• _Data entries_
###
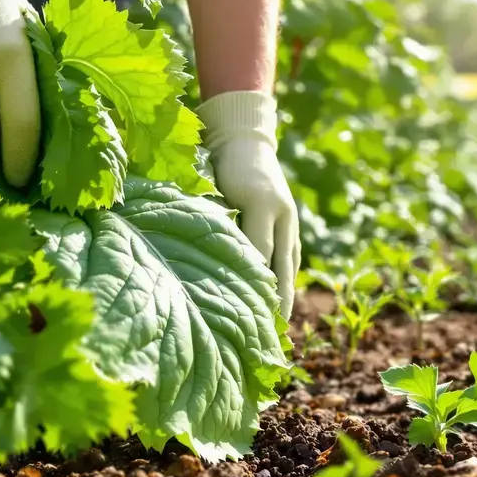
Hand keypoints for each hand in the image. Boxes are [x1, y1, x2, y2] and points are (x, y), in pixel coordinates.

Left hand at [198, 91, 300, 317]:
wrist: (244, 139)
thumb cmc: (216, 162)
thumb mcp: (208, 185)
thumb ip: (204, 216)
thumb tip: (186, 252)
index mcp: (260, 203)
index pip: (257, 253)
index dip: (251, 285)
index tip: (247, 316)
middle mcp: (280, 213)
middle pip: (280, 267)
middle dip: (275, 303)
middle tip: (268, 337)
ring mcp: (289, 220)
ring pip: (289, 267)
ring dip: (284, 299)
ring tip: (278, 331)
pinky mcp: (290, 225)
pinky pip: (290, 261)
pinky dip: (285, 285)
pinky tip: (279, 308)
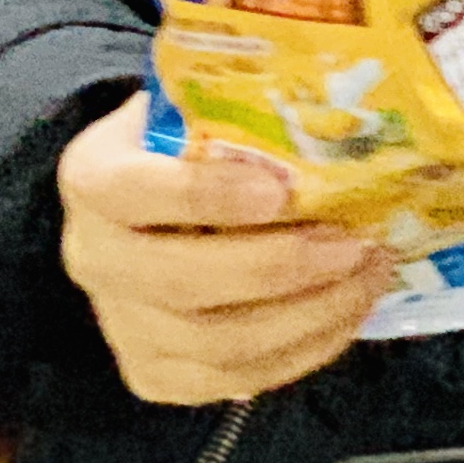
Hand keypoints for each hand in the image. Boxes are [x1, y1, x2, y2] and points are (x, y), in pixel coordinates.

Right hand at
###
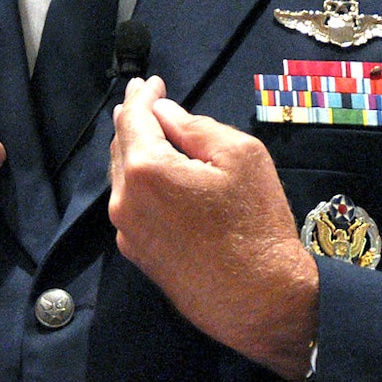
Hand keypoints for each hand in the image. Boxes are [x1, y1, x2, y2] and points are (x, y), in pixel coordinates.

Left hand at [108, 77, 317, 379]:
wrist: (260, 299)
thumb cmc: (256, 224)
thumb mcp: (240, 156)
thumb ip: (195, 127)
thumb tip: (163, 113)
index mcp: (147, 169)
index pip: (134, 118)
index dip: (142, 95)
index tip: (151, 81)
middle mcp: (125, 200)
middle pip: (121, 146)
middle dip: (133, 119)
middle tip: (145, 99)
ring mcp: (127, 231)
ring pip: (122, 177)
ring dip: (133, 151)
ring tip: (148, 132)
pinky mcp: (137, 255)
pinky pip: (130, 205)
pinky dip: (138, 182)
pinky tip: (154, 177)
###
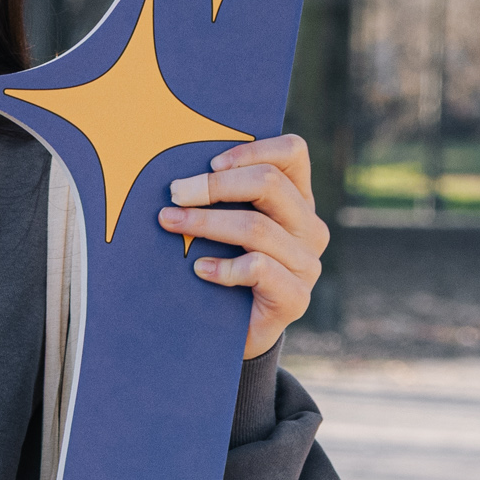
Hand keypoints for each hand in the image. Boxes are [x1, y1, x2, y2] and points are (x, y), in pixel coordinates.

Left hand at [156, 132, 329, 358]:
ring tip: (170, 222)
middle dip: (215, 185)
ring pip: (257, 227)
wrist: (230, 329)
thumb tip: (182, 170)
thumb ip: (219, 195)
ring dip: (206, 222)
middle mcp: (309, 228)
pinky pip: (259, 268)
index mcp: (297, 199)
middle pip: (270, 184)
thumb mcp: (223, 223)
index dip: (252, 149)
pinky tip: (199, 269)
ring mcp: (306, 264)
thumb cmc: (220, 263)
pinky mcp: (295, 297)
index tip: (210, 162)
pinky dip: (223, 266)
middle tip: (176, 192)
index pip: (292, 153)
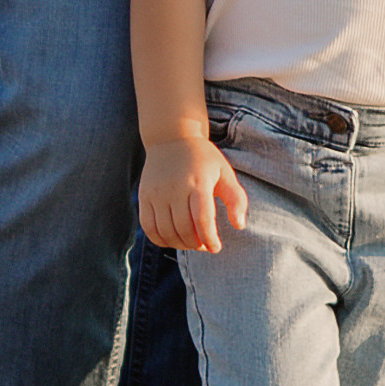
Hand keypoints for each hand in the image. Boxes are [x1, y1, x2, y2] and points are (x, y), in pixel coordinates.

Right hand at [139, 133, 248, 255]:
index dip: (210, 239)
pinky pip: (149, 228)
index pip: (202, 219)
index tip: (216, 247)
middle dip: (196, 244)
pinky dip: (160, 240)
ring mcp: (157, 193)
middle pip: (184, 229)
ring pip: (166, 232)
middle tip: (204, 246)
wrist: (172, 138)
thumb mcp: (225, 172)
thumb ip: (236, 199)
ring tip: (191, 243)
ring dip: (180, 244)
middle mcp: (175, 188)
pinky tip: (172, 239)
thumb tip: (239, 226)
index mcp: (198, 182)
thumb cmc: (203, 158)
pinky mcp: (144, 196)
###
Starting at the line above that holds "ring tip: (170, 222)" and ending at the line that holds "pinky mcp: (295, 297)", transcribe each line exactly and include no other lines.

• _SOLUTION TO THIS TASK_
ring tip: (170, 222)
middle dip: (215, 185)
ring pip: (257, 227)
wrist: (230, 329)
thumb tip: (182, 170)
thumb ip: (219, 195)
ring dip: (206, 222)
middle mcp: (309, 228)
pinky pip: (259, 268)
index mcp: (297, 199)
middle pip: (270, 184)
thumb mcp: (223, 223)
index dip: (252, 149)
pinky tip: (199, 269)
ring mcp: (306, 264)
thumb cmc: (220, 263)
pinky mcp: (295, 297)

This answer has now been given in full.